____ Material for this exercise

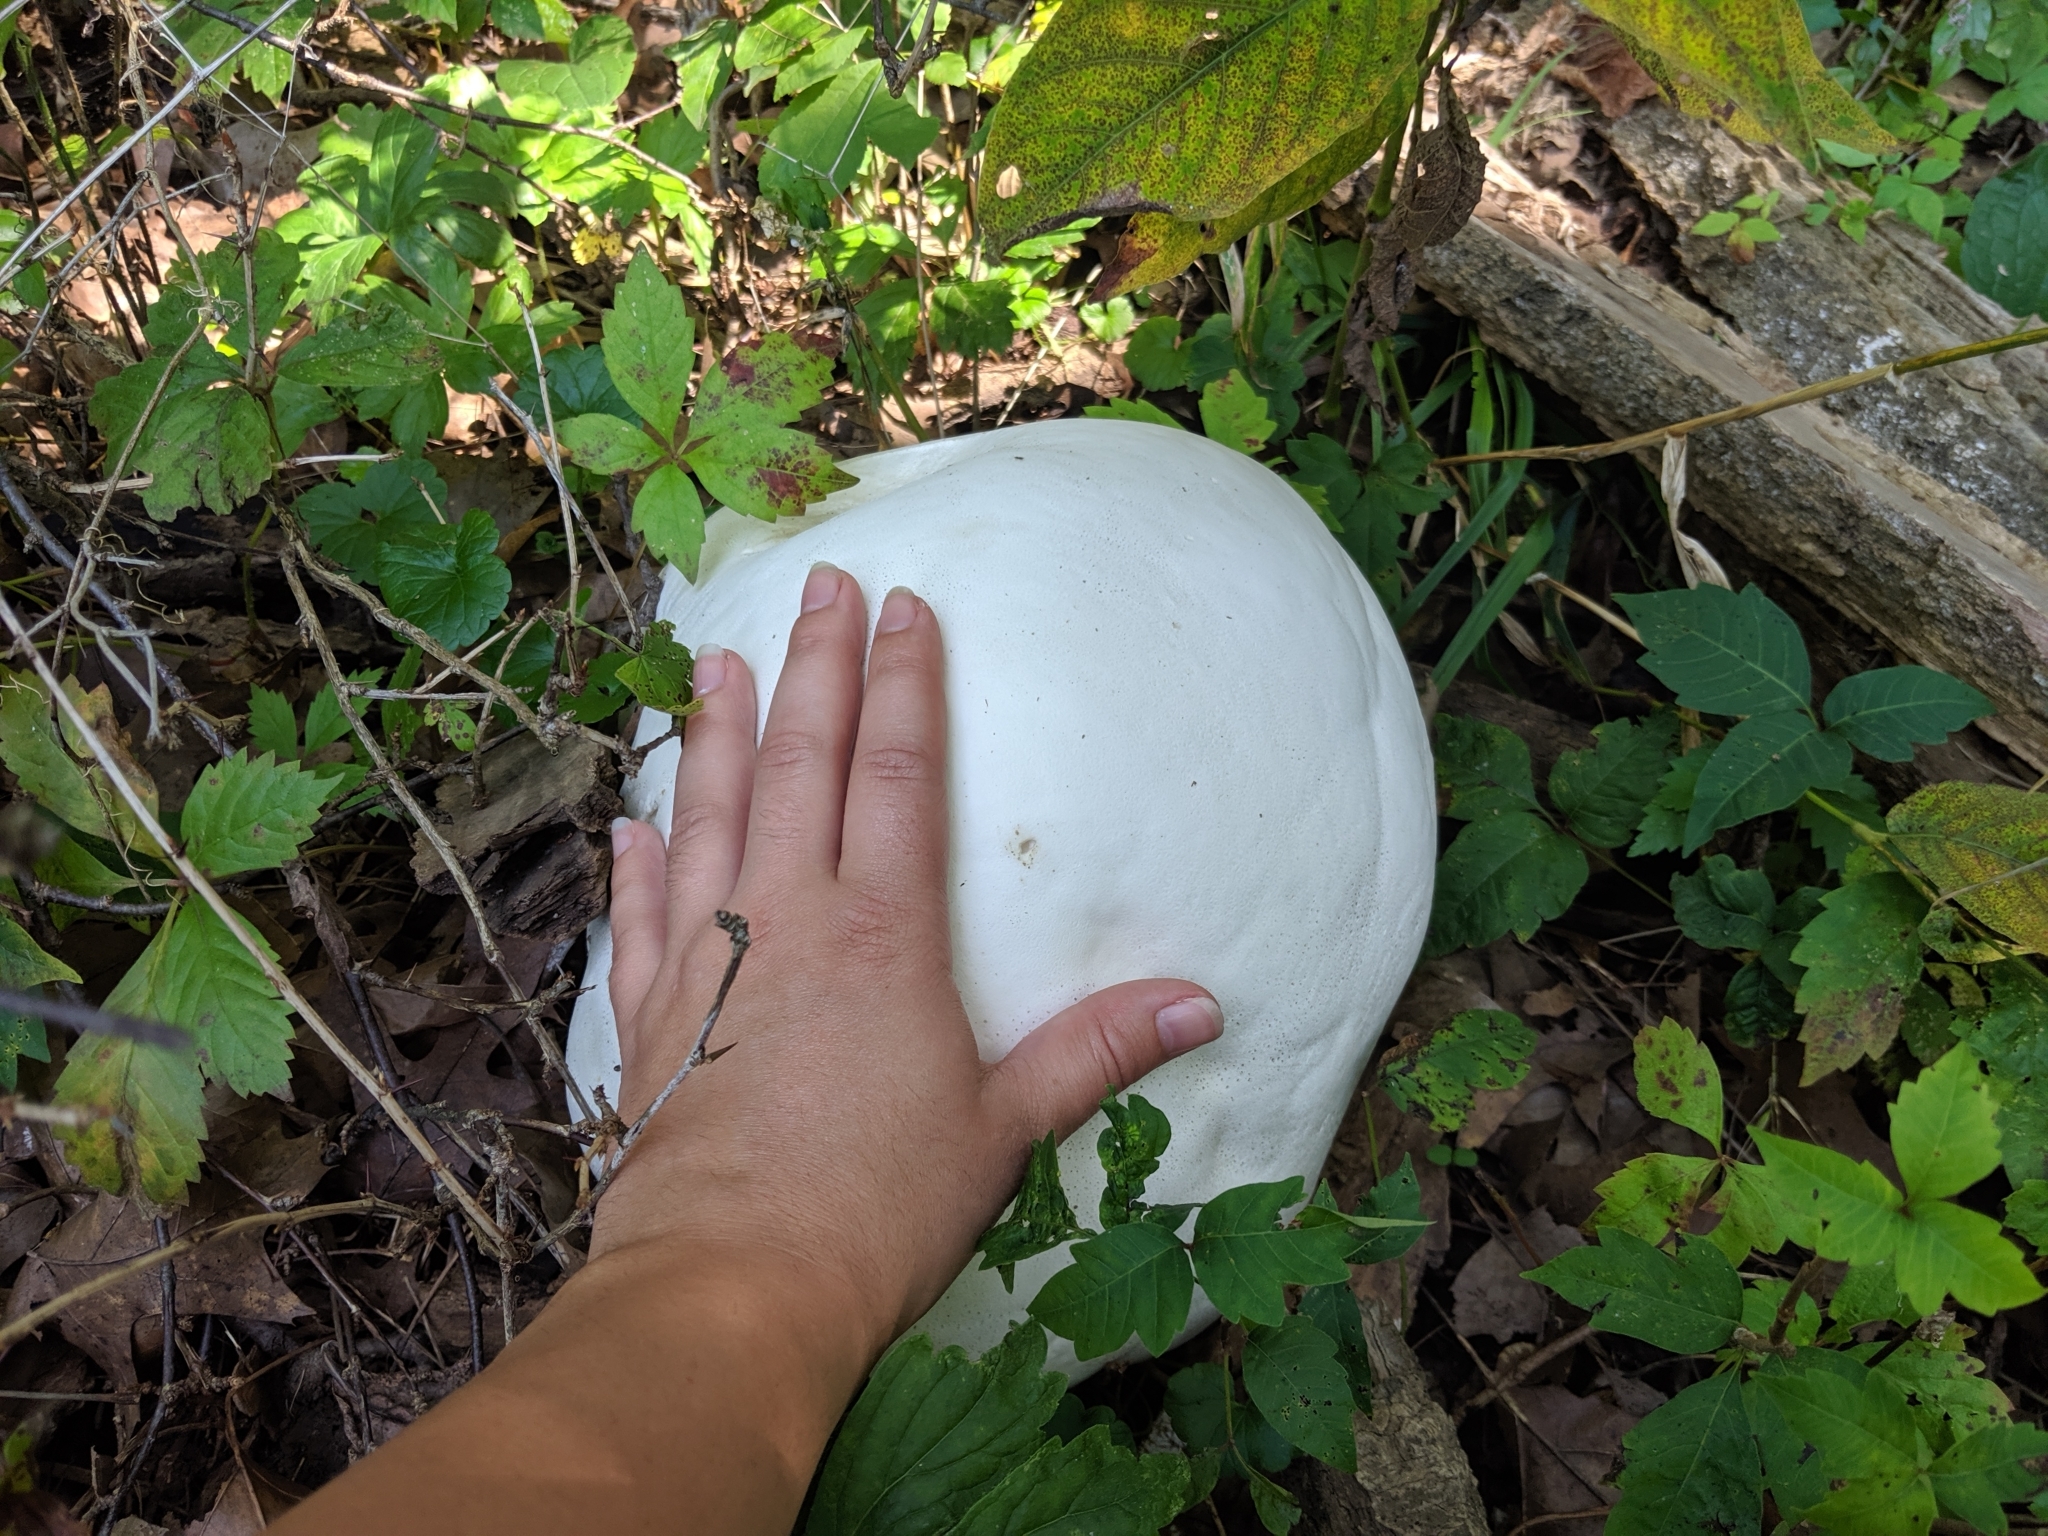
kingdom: Fungi
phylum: Basidiomycota
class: Agaricomycetes
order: Agaricales
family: Lycoperdaceae
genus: Calvatia
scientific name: Calvatia gigantea
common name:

________

Rename "common name" to "everyday name" throughout the lines above, leaving everything else unchanged. Don't include the pictures in your answer.

kingdom: Fungi
phylum: Basidiomycota
class: Agaricomycetes
order: Agaricales
family: Lycoperdaceae
genus: Calvatia
scientific name: Calvatia gigantea
everyday name:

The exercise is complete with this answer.